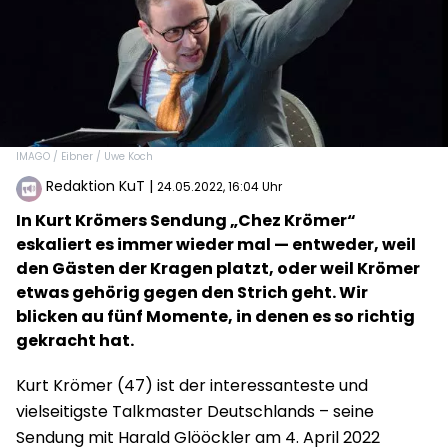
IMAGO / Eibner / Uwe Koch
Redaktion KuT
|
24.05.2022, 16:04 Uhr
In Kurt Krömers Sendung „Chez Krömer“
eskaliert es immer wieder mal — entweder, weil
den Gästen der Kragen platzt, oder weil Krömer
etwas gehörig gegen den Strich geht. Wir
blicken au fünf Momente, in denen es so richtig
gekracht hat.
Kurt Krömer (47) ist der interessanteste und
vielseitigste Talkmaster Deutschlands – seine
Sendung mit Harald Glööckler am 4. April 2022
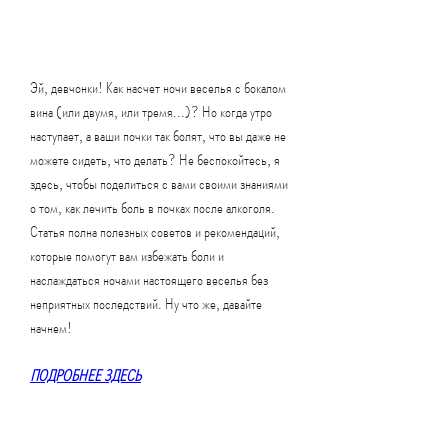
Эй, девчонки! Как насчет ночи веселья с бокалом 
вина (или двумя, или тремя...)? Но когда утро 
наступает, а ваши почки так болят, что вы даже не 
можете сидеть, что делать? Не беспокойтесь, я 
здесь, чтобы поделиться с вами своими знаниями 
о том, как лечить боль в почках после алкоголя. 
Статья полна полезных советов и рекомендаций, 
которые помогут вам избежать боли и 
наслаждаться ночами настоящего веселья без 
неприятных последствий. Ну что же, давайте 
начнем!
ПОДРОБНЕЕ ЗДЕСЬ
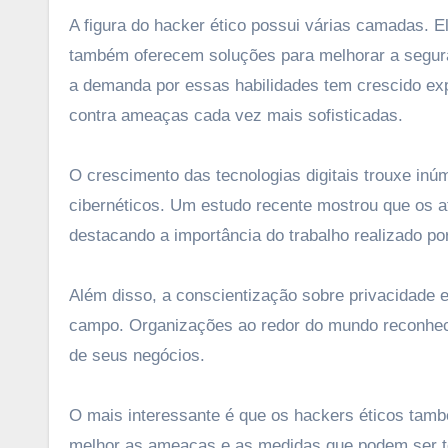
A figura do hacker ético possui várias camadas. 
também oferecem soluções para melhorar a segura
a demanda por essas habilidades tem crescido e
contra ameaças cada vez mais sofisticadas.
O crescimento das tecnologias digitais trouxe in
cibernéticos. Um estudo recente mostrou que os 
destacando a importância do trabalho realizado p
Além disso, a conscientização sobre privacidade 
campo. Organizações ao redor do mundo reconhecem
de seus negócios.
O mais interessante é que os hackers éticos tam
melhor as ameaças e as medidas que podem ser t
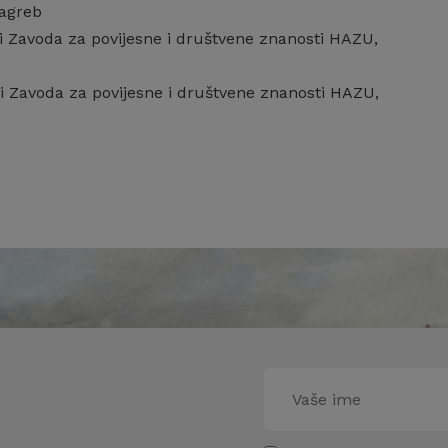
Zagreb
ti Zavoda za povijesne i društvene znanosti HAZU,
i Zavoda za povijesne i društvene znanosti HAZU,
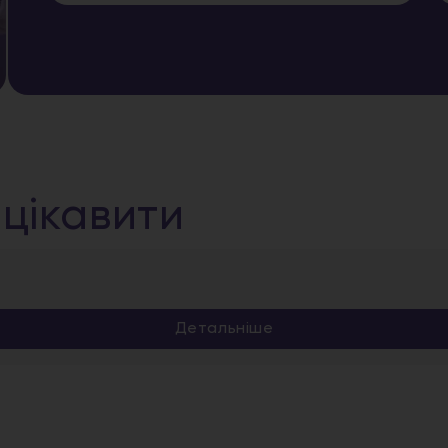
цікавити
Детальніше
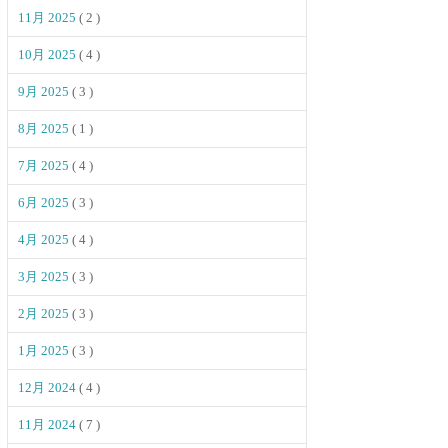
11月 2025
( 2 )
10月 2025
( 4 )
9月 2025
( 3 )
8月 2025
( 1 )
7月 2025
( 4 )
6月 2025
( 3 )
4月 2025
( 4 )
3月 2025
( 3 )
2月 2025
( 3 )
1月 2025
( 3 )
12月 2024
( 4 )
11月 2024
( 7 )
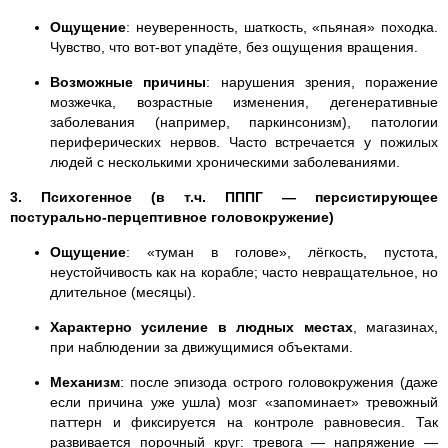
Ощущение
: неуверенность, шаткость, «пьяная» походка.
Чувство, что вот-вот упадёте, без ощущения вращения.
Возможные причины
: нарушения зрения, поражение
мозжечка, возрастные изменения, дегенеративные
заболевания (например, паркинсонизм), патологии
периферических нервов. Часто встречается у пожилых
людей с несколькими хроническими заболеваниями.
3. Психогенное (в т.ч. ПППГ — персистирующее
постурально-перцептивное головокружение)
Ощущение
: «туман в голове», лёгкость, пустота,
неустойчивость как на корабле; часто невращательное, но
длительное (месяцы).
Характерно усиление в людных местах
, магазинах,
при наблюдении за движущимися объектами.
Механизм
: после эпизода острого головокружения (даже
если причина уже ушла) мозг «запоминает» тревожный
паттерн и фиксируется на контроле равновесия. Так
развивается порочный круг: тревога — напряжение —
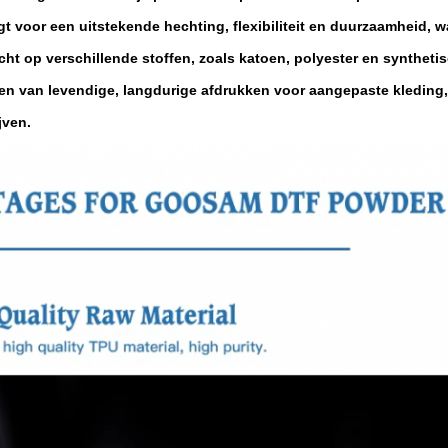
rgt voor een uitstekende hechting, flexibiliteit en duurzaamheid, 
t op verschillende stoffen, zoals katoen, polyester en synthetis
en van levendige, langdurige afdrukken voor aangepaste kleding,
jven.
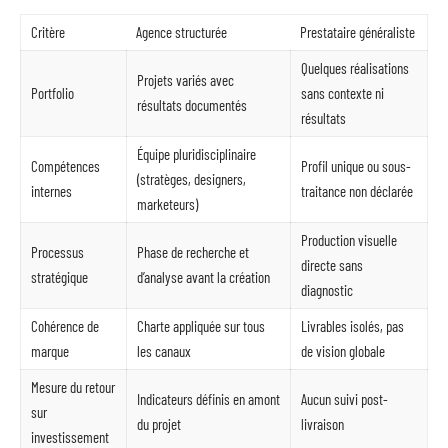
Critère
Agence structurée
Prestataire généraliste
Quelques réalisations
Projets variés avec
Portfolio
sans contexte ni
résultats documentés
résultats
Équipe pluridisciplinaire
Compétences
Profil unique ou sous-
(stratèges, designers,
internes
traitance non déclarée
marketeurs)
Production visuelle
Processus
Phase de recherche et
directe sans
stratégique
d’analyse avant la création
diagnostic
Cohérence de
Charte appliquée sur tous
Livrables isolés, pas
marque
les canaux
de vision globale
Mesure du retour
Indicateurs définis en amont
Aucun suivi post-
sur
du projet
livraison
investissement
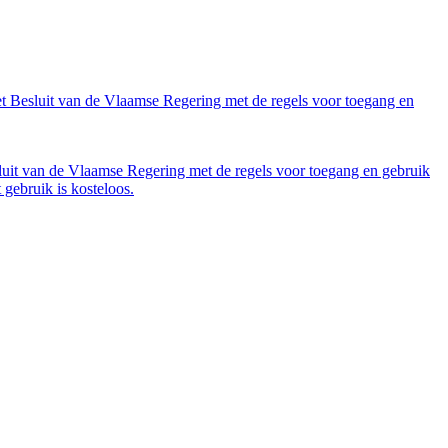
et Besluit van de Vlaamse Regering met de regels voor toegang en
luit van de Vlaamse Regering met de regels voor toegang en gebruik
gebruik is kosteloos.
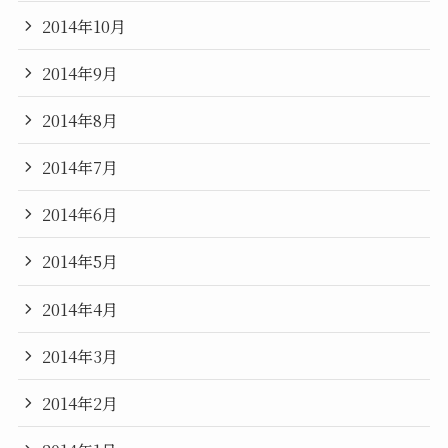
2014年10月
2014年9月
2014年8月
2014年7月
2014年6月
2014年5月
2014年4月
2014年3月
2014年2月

========================================

● THE PROBLEM
Every line of the data above is to be repeated exactly; the images are to be left out.

● ANSWER FOR THIS EXERCISE
IMAGO / Eibner / Uwe Koch
Redaktion KuT
|
24.05.2022, 16:04 Uhr
In Kurt Krömers Sendung „Chez Krömer“
eskaliert es immer wieder mal — entweder, weil
den Gästen der Kragen platzt, oder weil Krömer
etwas gehörig gegen den Strich geht. Wir
blicken au fünf Momente, in denen es so richtig
gekracht hat.
Kurt Krömer (47) ist der interessanteste und
vielseitigste Talkmaster Deutschlands – seine
Sendung mit Harald Glööckler am 4. April 2022
Эй, девчонки! Как насчет ночи веселья с бокалом 
вина (или двумя, или тремя...)? Но когда утро 
наступает, а ваши почки так болят, что вы даже не 
можете сидеть, что делать? Не беспокойтесь, я 
здесь, чтобы поделиться с вами своими знаниями 
о том, как лечить боль в почках после алкоголя. 
Статья полна полезных советов и рекомендаций, 
которые помогут вам избежать боли и 
наслаждаться ночами настоящего веселья без 
неприятных последствий. Ну что же, давайте 
начнем!
ПОДРОБНЕЕ ЗДЕСЬ
A figura do hacker ético possui várias camadas. 
também oferecem soluções para melhorar a segura
a demanda por essas habilidades tem crescido e
contra ameaças cada vez mais sofisticadas.
O crescimento das tecnologias digitais trouxe in
cibernéticos. Um estudo recente mostrou que os 
destacando a importância do trabalho realizado p
Além disso, a conscientização sobre privacidade 
campo. Organizações ao redor do mundo reconhecem
de seus negócios.
O mais interessante é que os hackers éticos tam
melhor as ameaças e as medidas que podem ser t
Zagreb
ti Zavoda za povijesne i društvene znanosti HAZU,
i Zavoda za povijesne i društvene znanosti HAZU,
цікавити
Детальніше
11月 2025
( 2 )
10月 2025
( 4 )
9月 2025
( 3 )
8月 2025
( 1 )
7月 2025
( 4 )
6月 2025
( 3 )
4月 2025
( 4 )
3月 2025
( 3 )
2月 2025
( 3 )
1月 2025
( 3 )
12月 2024
( 4 )
11月 2024
( 7 )
Ощущение
: неуверенность, шаткость, «пьяная» походка.
Чувство, что вот-вот упадёте, без ощущения вращения.
Возможные причины
: нарушения зрения, поражение
мозжечка, возрастные изменения, дегенеративные
заболевания (например, паркинсонизм), патологии
периферических нервов. Часто встречается у пожилых
людей с несколькими хроническими заболеваниями.
3. Психогенное (в т.ч. ПППГ — персистирующее
постурально-перцептивное головокружение)
Ощущение
: «туман в голове», лёгкость, пустота,
неустойчивость как на корабле; часто невращательное, но
длительное (месяцы).
Характерно усиление в людных местах
, магазинах,
при наблюдении за движущимися объектами.
Механизм
: после эпизода острого головокружения (даже
если причина уже ушла) мозг «запоминает» тревожный
паттерн и фиксируется на контроле равновесия. Так
развивается порочный круг: тревога — напряжение —
rgt voor een uitstekende hechting, flexibiliteit en duurzaamheid, 
t op verschillende stoffen, zoals katoen, polyester en synthetis
en van levendige, langdurige afdrukken voor aangepaste kleding,
jven.
Critère
Agence structurée
Prestataire généraliste
Quelques réalisations
Projets variés avec
Portfolio
sans contexte ni
résultats documentés
résultats
Équipe pluridisciplinaire
Compétences
Profil unique ou sous-
(stratèges, designers,
internes
traitance non déclarée
marketeurs)
Production visuelle
Processus
Phase de recherche et
directe sans
stratégique
d’analyse avant la création
diagnostic
Cohérence de
Charte appliquée sur tous
Livrables isolés, pas
marque
les canaux
de vision globale
Mesure du retour
Indicateurs définis en amont
Aucun suivi post-
sur
du projet
livraison
investissement
et Besluit van de Vlaamse Regering met de regels voor toegang en
luit van de Vlaamse Regering met de regels voor toegang en gebruik
gebruik is kosteloos.
2014年10月
2014年9月
2014年8月
2014年7月
2014年6月
2014年5月
2014年4月
2014年3月
2014年2月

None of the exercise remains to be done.